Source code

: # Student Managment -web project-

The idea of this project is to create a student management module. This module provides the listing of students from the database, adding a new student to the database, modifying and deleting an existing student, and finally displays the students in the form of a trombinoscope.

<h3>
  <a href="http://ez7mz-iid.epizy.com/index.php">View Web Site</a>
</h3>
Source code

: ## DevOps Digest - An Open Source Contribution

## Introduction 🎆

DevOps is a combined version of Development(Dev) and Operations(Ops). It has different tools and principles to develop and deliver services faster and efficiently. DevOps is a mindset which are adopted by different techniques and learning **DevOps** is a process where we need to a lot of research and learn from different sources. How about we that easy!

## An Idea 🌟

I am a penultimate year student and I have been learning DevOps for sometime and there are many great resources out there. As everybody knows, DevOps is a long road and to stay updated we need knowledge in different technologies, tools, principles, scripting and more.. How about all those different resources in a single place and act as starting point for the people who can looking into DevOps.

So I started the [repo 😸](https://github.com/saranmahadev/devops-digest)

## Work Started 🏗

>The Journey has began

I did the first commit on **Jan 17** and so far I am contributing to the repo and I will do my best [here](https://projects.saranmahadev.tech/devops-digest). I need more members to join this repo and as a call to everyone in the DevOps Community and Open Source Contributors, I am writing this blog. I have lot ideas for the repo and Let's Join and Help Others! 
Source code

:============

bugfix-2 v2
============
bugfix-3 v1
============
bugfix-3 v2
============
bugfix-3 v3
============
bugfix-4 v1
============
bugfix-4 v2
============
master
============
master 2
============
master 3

> **WHAT YOU WILL DO**: Print each line, exactly as written, from the one that contains "bugfix-3 v2" to the end of the data above, with both end lines included and nothing else.

> **YOUR RESPONSE**:
bugfix-3 v2
============
bugfix-3 v3
============
bugfix-4 v1
============
bugfix-4 v2
============
master
============
master 2
============
master 3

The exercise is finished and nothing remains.